Восемьсот девять дней. Именно столько я нахожусь в чужом городе,
пытаясь восстановить свою жизнь по крупицам, которые от неё
остались.
Я закрыла маленький блокнот, в котором хранила календарики с
зарисованными синими чернилами числами, и, отложив ручку, невесело
усмехнулась – моё существование настолько жалкое, что я считаю дни
с самого момента отъезда. Маме и брату вру, что меня всё
устраивает, но кто бы знал, что творится в моей душе… Там дыра.
Словно насквозь пролетела пуля и не оставила внутри ничего
живого.
На мягкой обложке виднеются расплывчатые следы высохших слёз, и
я прохожусь по ним пальцами в немом молчании. Первый год я плакала
каждый день, зачёркивая даты, и воскрешая в памяти всё то хорошее,
что когда-либо у меня было: семья, друзья, любимый человек.
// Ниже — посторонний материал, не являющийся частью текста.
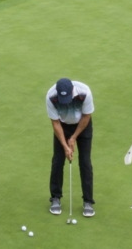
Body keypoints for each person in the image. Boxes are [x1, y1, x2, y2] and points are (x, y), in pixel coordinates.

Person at [47, 77, 95, 218]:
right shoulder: (51, 97)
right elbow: (55, 123)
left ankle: (88, 201)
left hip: (83, 126)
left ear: (72, 90)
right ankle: (55, 198)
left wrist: (73, 138)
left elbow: (87, 116)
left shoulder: (84, 92)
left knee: (85, 162)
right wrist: (65, 145)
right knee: (57, 161)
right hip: (62, 126)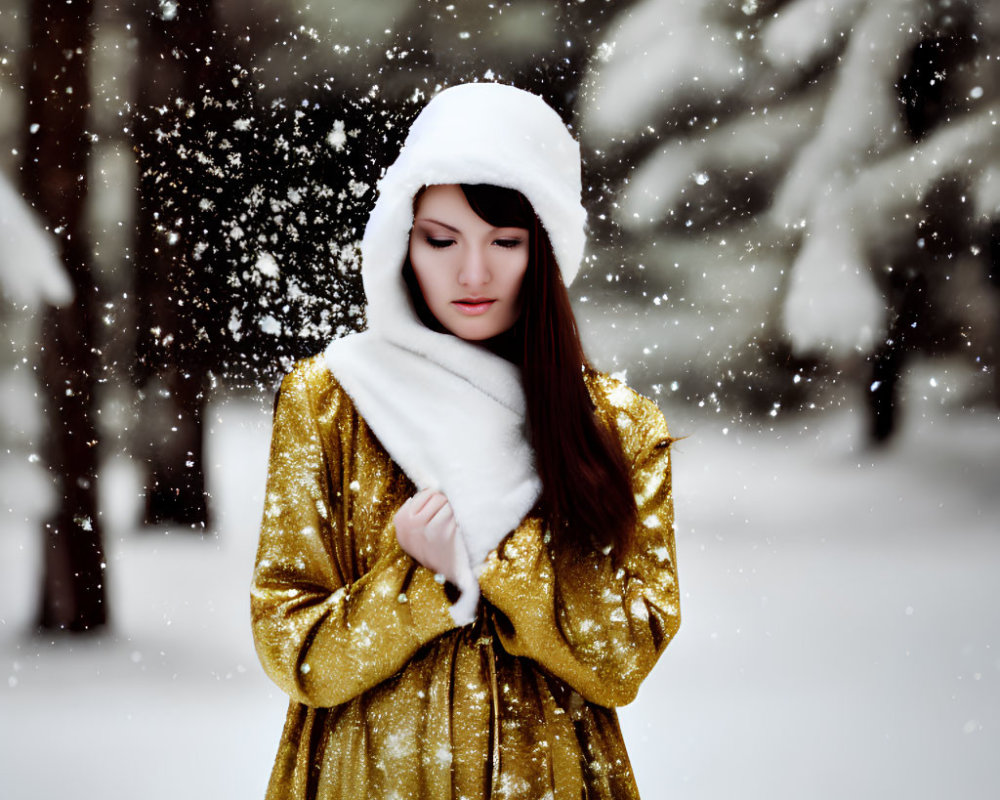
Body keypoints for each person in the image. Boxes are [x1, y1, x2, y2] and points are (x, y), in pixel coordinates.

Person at [251, 82, 680, 800]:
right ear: (402, 238)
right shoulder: (330, 401)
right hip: (365, 779)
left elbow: (622, 660)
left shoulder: (616, 426)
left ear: (544, 250)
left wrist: (493, 560)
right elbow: (292, 649)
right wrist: (421, 589)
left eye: (505, 242)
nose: (472, 274)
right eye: (441, 240)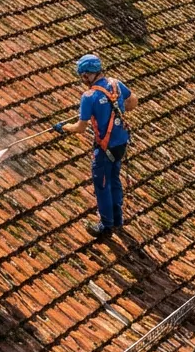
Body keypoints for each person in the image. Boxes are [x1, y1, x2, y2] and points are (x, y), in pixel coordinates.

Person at [54, 54, 137, 240]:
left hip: (104, 148)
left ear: (88, 75)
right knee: (114, 179)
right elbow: (133, 101)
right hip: (121, 143)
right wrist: (115, 110)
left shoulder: (89, 96)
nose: (83, 80)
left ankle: (105, 225)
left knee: (102, 185)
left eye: (83, 76)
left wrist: (64, 127)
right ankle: (117, 219)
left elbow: (80, 128)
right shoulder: (116, 84)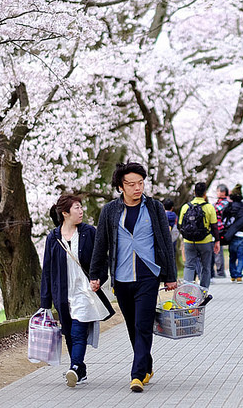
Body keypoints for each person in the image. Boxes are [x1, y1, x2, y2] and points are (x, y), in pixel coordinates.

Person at [90, 162, 177, 393]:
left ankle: (136, 374)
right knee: (132, 326)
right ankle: (146, 363)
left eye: (140, 183)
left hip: (148, 275)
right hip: (122, 277)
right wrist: (96, 275)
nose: (137, 188)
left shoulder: (155, 208)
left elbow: (165, 243)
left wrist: (170, 275)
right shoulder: (110, 210)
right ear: (121, 187)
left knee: (143, 324)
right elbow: (102, 245)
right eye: (131, 184)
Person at [40, 193, 115, 388]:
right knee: (69, 332)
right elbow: (47, 270)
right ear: (65, 213)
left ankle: (73, 366)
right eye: (76, 208)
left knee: (78, 330)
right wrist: (45, 302)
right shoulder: (53, 238)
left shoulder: (90, 232)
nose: (81, 211)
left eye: (81, 207)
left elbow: (102, 260)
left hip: (85, 291)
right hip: (63, 294)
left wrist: (98, 278)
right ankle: (80, 371)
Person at [179, 182, 219, 289]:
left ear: (194, 192)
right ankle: (204, 291)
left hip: (189, 242)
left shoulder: (185, 207)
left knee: (189, 265)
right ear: (205, 194)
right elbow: (214, 226)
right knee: (205, 267)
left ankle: (187, 291)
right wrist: (217, 241)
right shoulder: (209, 207)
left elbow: (180, 225)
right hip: (205, 241)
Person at [221, 184, 243, 283]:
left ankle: (233, 275)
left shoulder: (229, 206)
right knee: (241, 257)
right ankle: (239, 275)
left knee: (232, 257)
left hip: (233, 235)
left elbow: (224, 219)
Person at [212, 184, 230, 278]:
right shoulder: (219, 202)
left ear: (223, 192)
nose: (217, 193)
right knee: (216, 250)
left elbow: (214, 210)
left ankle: (220, 272)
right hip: (216, 228)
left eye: (219, 191)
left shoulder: (224, 203)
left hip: (219, 229)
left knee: (217, 250)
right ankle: (219, 271)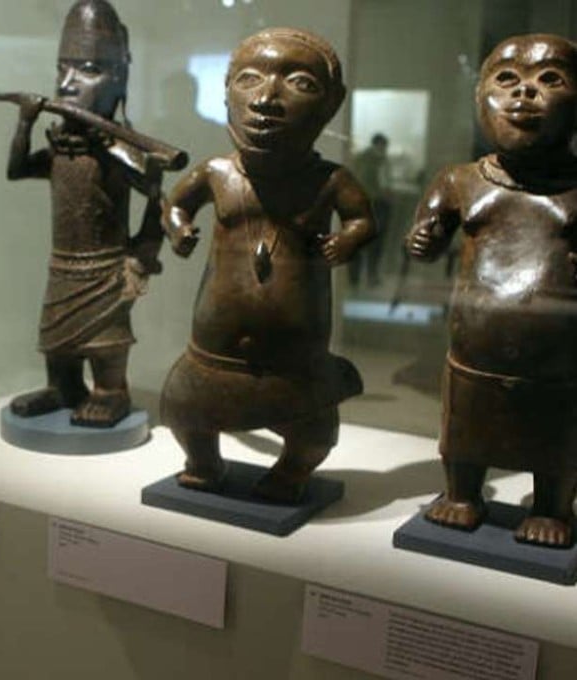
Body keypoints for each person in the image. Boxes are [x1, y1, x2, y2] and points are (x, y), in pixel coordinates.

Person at [160, 28, 375, 502]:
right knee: (185, 409)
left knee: (311, 432)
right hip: (213, 346)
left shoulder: (328, 180)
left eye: (299, 83)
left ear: (330, 104)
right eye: (249, 79)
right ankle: (203, 461)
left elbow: (363, 218)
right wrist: (178, 229)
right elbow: (175, 205)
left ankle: (291, 472)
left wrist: (349, 239)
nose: (266, 99)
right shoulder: (218, 172)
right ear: (227, 90)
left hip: (295, 355)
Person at [406, 33, 577, 547]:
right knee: (465, 434)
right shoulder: (461, 180)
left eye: (551, 80)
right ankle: (462, 493)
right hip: (472, 355)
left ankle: (551, 506)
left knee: (554, 438)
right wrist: (425, 237)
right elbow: (424, 247)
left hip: (558, 360)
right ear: (480, 95)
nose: (524, 94)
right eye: (508, 80)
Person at [0, 0, 168, 428]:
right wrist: (24, 124)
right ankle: (63, 387)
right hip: (63, 264)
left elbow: (158, 197)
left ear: (118, 77)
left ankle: (112, 390)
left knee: (106, 339)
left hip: (106, 266)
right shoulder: (61, 145)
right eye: (63, 69)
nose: (69, 84)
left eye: (88, 68)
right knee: (56, 339)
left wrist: (142, 254)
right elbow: (17, 171)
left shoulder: (118, 151)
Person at [349, 132, 392, 288]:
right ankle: (369, 276)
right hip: (375, 204)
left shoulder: (361, 158)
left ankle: (355, 278)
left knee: (360, 243)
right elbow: (382, 185)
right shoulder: (377, 161)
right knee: (375, 244)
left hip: (362, 204)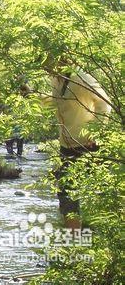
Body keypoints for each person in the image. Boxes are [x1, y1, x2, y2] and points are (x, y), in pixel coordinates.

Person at [49, 71, 111, 229]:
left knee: (99, 190)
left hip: (87, 144)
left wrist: (95, 132)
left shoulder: (81, 78)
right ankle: (74, 237)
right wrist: (30, 94)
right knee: (66, 192)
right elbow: (53, 103)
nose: (45, 68)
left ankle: (107, 235)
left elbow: (104, 103)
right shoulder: (57, 81)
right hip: (67, 144)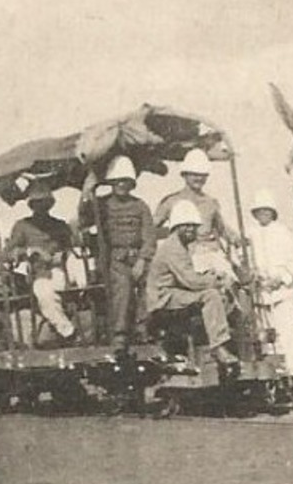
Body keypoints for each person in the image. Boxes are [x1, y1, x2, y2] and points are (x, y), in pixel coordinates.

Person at [146, 199, 242, 365]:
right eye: (186, 225)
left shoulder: (183, 245)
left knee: (218, 294)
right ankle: (218, 346)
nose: (191, 229)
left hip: (175, 291)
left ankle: (215, 341)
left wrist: (212, 276)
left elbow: (190, 276)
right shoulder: (173, 248)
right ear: (177, 227)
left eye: (193, 225)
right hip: (164, 296)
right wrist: (217, 281)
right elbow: (191, 281)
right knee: (210, 295)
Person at [245, 188, 293, 402]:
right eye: (258, 211)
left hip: (282, 293)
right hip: (261, 297)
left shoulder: (282, 232)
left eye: (266, 210)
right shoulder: (251, 234)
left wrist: (281, 278)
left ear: (273, 212)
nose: (263, 214)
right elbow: (245, 261)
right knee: (267, 342)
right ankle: (275, 384)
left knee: (289, 336)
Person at [87, 155, 155, 347]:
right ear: (111, 182)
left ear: (132, 183)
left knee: (149, 286)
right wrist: (86, 195)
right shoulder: (101, 205)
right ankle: (120, 334)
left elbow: (149, 237)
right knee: (121, 290)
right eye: (117, 181)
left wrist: (142, 260)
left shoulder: (140, 206)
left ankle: (143, 328)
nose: (121, 185)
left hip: (138, 257)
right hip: (114, 259)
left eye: (126, 181)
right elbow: (83, 219)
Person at [0, 179, 76, 343]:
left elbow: (73, 247)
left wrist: (63, 254)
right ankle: (68, 331)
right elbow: (5, 255)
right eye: (37, 203)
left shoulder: (60, 226)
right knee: (44, 291)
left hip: (63, 271)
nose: (41, 207)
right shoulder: (23, 226)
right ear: (31, 205)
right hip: (39, 274)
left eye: (45, 202)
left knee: (70, 284)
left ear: (50, 204)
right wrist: (30, 251)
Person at [153, 150, 242, 280]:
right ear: (184, 175)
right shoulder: (171, 201)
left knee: (230, 283)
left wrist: (237, 239)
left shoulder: (210, 202)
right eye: (194, 174)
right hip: (183, 254)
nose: (199, 178)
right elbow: (151, 227)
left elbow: (222, 229)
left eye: (203, 175)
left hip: (210, 253)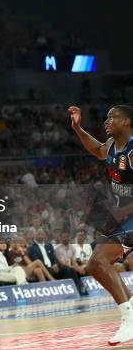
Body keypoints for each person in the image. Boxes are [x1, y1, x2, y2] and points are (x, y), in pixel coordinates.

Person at [70, 104, 133, 345]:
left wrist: (121, 212)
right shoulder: (110, 147)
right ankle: (130, 311)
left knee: (98, 261)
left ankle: (129, 319)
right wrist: (78, 128)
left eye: (112, 117)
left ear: (126, 122)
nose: (106, 121)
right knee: (95, 265)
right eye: (106, 117)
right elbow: (96, 148)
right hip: (125, 216)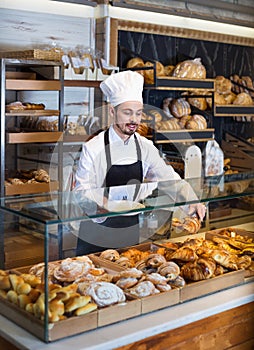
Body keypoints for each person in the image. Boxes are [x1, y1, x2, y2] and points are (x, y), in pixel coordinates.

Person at [74, 70, 206, 255]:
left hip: (130, 231)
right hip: (96, 234)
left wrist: (192, 201)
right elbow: (80, 191)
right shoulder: (93, 147)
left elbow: (169, 180)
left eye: (138, 113)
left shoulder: (145, 147)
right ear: (112, 111)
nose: (134, 120)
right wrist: (101, 204)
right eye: (127, 113)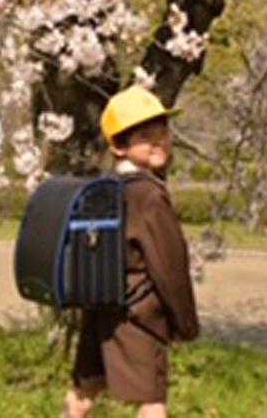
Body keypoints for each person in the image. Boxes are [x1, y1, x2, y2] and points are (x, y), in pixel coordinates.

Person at [62, 85, 200, 418]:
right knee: (152, 401)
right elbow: (169, 265)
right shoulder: (149, 196)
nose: (159, 141)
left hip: (101, 306)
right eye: (146, 135)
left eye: (163, 131)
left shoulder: (103, 187)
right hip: (139, 313)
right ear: (119, 145)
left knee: (83, 390)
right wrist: (185, 322)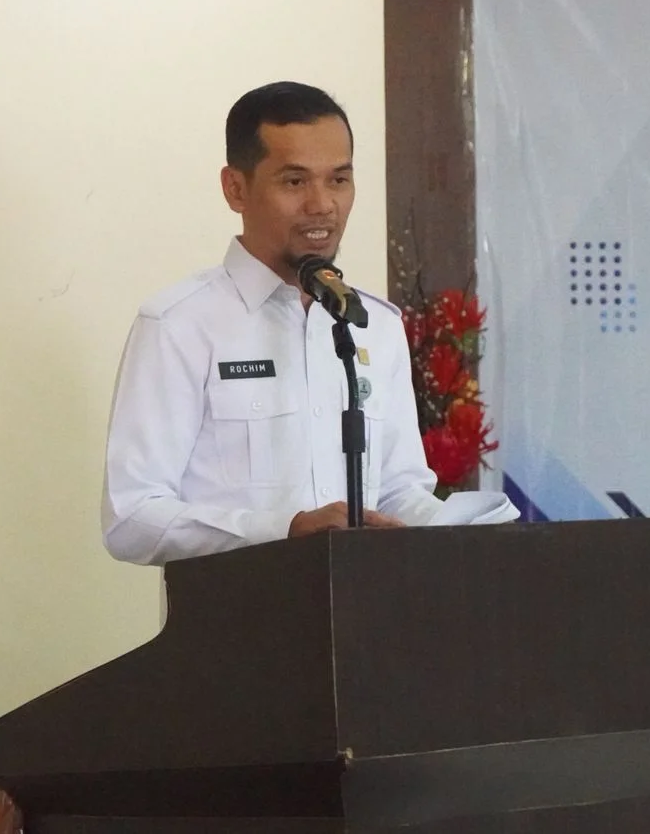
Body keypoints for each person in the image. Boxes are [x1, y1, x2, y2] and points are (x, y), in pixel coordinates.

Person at [101, 81, 465, 564]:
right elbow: (131, 518)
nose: (322, 204)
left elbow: (398, 491)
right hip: (234, 611)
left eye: (339, 180)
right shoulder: (178, 325)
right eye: (295, 182)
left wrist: (473, 531)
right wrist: (283, 531)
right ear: (236, 188)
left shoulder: (373, 325)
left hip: (366, 608)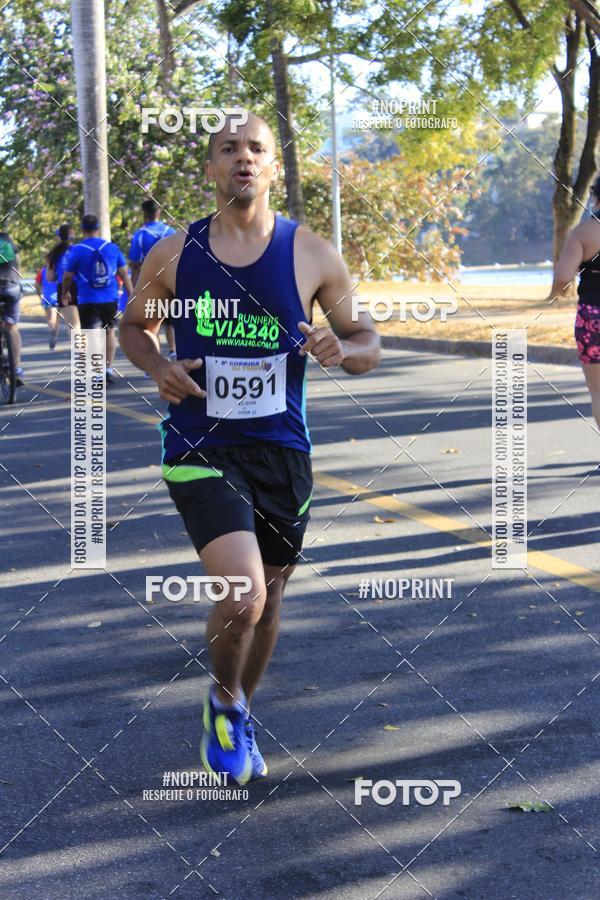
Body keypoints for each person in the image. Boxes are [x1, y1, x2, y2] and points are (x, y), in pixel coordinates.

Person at [120, 112, 381, 785]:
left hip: (282, 452)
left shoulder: (313, 254)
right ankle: (224, 698)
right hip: (200, 446)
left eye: (256, 148)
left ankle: (237, 705)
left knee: (271, 594)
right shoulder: (174, 254)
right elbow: (134, 327)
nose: (243, 157)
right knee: (243, 596)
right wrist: (158, 366)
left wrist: (343, 347)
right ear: (211, 168)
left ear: (273, 166)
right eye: (228, 148)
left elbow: (367, 342)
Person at [552, 174, 600, 431]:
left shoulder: (583, 233)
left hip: (592, 315)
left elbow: (563, 278)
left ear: (595, 197)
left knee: (598, 390)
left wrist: (561, 288)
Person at [62, 214, 133, 385]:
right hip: (110, 298)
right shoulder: (112, 247)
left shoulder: (77, 250)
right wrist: (132, 294)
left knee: (92, 335)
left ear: (82, 229)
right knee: (109, 332)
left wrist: (65, 292)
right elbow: (124, 273)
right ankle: (108, 369)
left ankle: (97, 372)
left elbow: (68, 276)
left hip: (88, 299)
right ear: (98, 228)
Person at [128, 199, 177, 359]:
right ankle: (173, 351)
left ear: (144, 214)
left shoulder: (141, 234)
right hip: (170, 282)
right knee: (171, 320)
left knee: (151, 322)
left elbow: (135, 265)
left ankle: (155, 356)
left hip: (150, 284)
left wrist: (135, 289)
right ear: (159, 212)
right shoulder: (171, 232)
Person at [0, 231, 25, 385]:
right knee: (12, 326)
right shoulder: (7, 240)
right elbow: (18, 267)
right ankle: (16, 369)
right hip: (11, 287)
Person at [47, 223, 79, 331]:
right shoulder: (79, 250)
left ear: (59, 236)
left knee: (74, 326)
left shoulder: (54, 253)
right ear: (72, 234)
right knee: (86, 325)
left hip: (64, 288)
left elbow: (50, 277)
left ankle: (79, 343)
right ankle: (86, 342)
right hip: (81, 287)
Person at [35, 265, 60, 349]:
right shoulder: (63, 267)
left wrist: (39, 294)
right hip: (61, 297)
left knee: (51, 319)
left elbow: (37, 284)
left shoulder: (43, 271)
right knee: (57, 320)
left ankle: (53, 336)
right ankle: (54, 338)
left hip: (48, 297)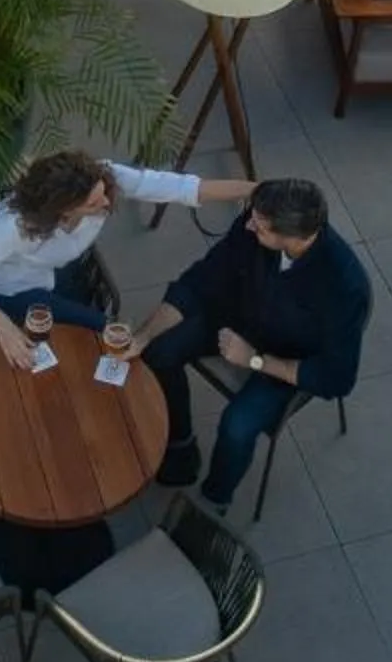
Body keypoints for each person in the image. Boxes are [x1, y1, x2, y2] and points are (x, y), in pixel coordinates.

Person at [129, 177, 368, 513]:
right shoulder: (253, 225)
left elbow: (337, 377)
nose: (249, 224)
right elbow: (201, 280)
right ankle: (181, 446)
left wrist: (255, 360)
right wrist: (143, 335)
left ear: (296, 237)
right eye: (253, 217)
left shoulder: (344, 286)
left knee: (237, 426)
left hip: (285, 357)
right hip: (236, 316)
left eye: (261, 225)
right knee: (159, 351)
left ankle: (214, 499)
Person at [0, 150, 257, 370]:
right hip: (13, 290)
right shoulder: (14, 227)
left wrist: (256, 190)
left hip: (54, 270)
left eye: (103, 192)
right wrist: (5, 329)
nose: (107, 202)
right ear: (63, 211)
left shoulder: (104, 178)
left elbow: (179, 188)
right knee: (104, 334)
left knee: (98, 337)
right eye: (94, 203)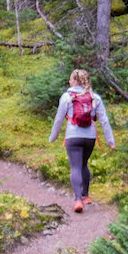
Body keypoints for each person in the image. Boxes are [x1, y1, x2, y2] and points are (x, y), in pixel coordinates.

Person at [48, 68, 115, 213]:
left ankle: (78, 199)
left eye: (71, 78)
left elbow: (59, 119)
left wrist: (53, 137)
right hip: (90, 137)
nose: (69, 81)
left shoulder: (66, 97)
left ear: (75, 81)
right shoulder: (94, 97)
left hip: (73, 135)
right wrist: (110, 140)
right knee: (83, 164)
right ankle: (86, 196)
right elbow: (104, 120)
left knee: (75, 167)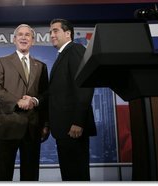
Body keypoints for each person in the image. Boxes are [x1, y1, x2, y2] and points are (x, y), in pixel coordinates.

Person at [0, 24, 49, 181]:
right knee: (4, 174)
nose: (23, 37)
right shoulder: (1, 62)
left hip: (33, 128)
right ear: (14, 40)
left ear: (32, 41)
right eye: (20, 34)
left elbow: (46, 95)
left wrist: (45, 123)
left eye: (27, 35)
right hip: (8, 126)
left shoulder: (41, 66)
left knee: (31, 175)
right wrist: (17, 101)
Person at [48, 18, 97, 181]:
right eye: (50, 32)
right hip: (64, 129)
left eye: (55, 31)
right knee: (69, 175)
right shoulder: (62, 55)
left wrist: (78, 122)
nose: (52, 35)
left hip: (73, 128)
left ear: (68, 33)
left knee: (77, 175)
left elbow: (84, 86)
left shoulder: (75, 50)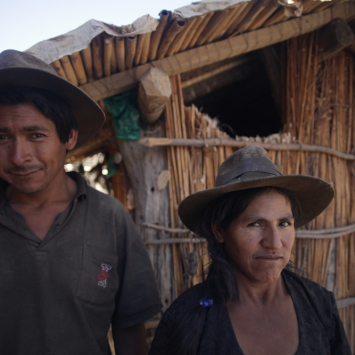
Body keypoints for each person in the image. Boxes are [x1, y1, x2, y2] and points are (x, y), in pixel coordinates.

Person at [0, 50, 162, 355]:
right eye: (2, 137)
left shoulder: (110, 218)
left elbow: (129, 329)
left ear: (69, 138)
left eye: (35, 135)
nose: (19, 156)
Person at [149, 145, 351, 355]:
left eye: (283, 223)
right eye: (255, 224)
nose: (274, 243)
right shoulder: (186, 317)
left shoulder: (320, 305)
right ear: (219, 231)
Это всё
у меня отобрали в один миг, и я осталась один на один со своей
болью.
Когда-то я была совершенно другой. Я любила жизнь.
Но теперь в моём сердце зияла глубокая рана. Она болела даже
сейчас, спустя два с половиной года, хотя выносить эту тяжесть
стало намного легче. Больше я не плачу изо дня в день, сожалея о
том, что у меня могло бы быть, - с улыбкой на лице вспоминаю то,
что было. Больше я не шарахаюсь от людей, - просто не обращаю ни на
кого особого внимания. В принципе, за последний год-полтора моя
жизнь стала вполне сносной, и я постепенно привыкала к тому, что
такой она будет всегда – тихой, спокойной и ничем не
примечательной.
Хоть и считалась я в университете отшельником, и друзей не
нажила, в учёбе шла не хуже других. Всегда закрывала экзамены в
срок, зачёты сдавала на отлично. Преподаватели ко мне относились с
уважением, и в этом я находила огромные плюсы.
Думала: вот, через два года получу диплом и пойду работать в
школу, возможно даже в интернат. Всю жизнь буду посвящать
творчеству и детям.
Детей я любила, и с горечью в сердце часто думала о том, что
своих никогда не рожу. Эту привилегию у меня отняли… Что ж, зато
буду делиться теплом с теми, кто в этом нуждается.
Дверь в мою комнату тихо приоткрылась, и на пороге появилась
хозяйка квартиры. Она была хорошим человеком, и никогда не
навязывала своё присутствие. Но и меня из виду не выпускала после
одного случая, за который мне, честно признаться, до сих пор стыдно
перед мамой и Пашей. Да и перед самой Валентиной Алексеевной,
конечно. Но сейчас не об этом. Потоптавшись на пороге, Валентина
Алексеевна позвала меня к столу. На дворе уже был поздний вечер, но
за весь день у меня во рту почти не было ни крошки, кроме лёгкого
овощного супа в университетской столовой. Зная мой аппетит, а
точнее почти полное его отсутствие, женщина всячески пыталась меня
чем-то подкормить. То пирожки испечёт, то фирменный медовик, то
булочки с сахаром, и всем меня угощает. А я из вежливости съем один
кусочек и ухожу в свою комнату. Уверенна, готовит она хорошо, но
мне настолько всё было безразлично в моём нынешнем окружении, что я
не ощущала ни вкуса, ни запаха. И этот раз не отличался от
предыдущих. Попробовав фирменное печенье и сделав пару глотков
сладкого чаю, я поблагодарила Валентину Алексеевну за заботу и
встала из-за стола. За стенкой послышался звук телефонного звонка,
и я без промедления ушла обратно.
Закрыв за собой деревянную дверь, я подняла смартфон с
застеленной бежевым покрывалом кровати, и нажала на зелёную
кнопку.
Мы с Пашей каждый вечер созванивались примерно в это же время,
но сейчас почему-то, после его «Алло» по позвонку прошёлся
неприятный холодок. Я насторожилась.
- Паш, всё нормально? – спросила я, надеясь на то, что шестое
чувство меня подводит.
- Мама в больнице, - ответил брат, и я медленно осела на пол. Я
так надеялась, что до этого не дойдёт!